───── Given data

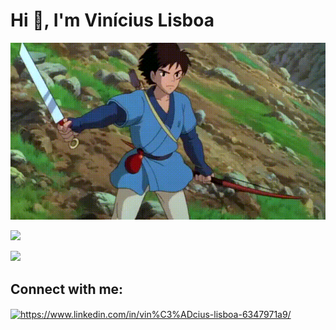 # Hi 👋, I'm Vinícius Lisboa

<div align="center">


  ![](https://github.com/ViniciusLisboa07/ViniciusLisboa07/blob/main/giphy%20(1).gif)
  
</div>

<div>

![](https://github-readme-stats.vercel.app/api?username=viniciuslisboa07&theme=dark&show_icons=true")

![](https://github-readme-stats.vercel.app/api/top-langs/?username=ViniciusLisboa07&theme=dark&layout=compact)

</div>

## Connect with me:
  
  <a href="/https://www.linkedin.com/in/vin%c3%adcius-lisboa-6347971a9/" target="blank"><img align="center" src="https://raw.githubusercontent.com/rahuldkjain/github-profile-readme-generator/master/src/images/icons/Social/linked-in-alt.svg" alt="https://www.linkedin.com/in/vin%C3%ADcius-lisboa-6347971a9/" height="30" width="40" /></a>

──────────

* **Your assignment**: Among the lines above, return those that contain the string "readme".

* **Response to the exercise**:
![](https://github-readme-stats.vercel.app/api?username=viniciuslisboa07&theme=dark&show_icons=true")
![](https://github-readme-stats.vercel.app/api/top-langs/?username=ViniciusLisboa07&theme=dark&layout=compact)
  <a href="/https://www.linkedin.com/in/vin%c3%adcius-lisboa-6347971a9/" target="blank"><img align="center" src="https://raw.githubusercontent.com/rahuldkjain/github-profile-readme-generator/master/src/images/icons/Social/linked-in-alt.svg" alt="https://www.linkedin.com/in/vin%C3%ADcius-lisboa-6347971a9/" height="30" width="40" /></a>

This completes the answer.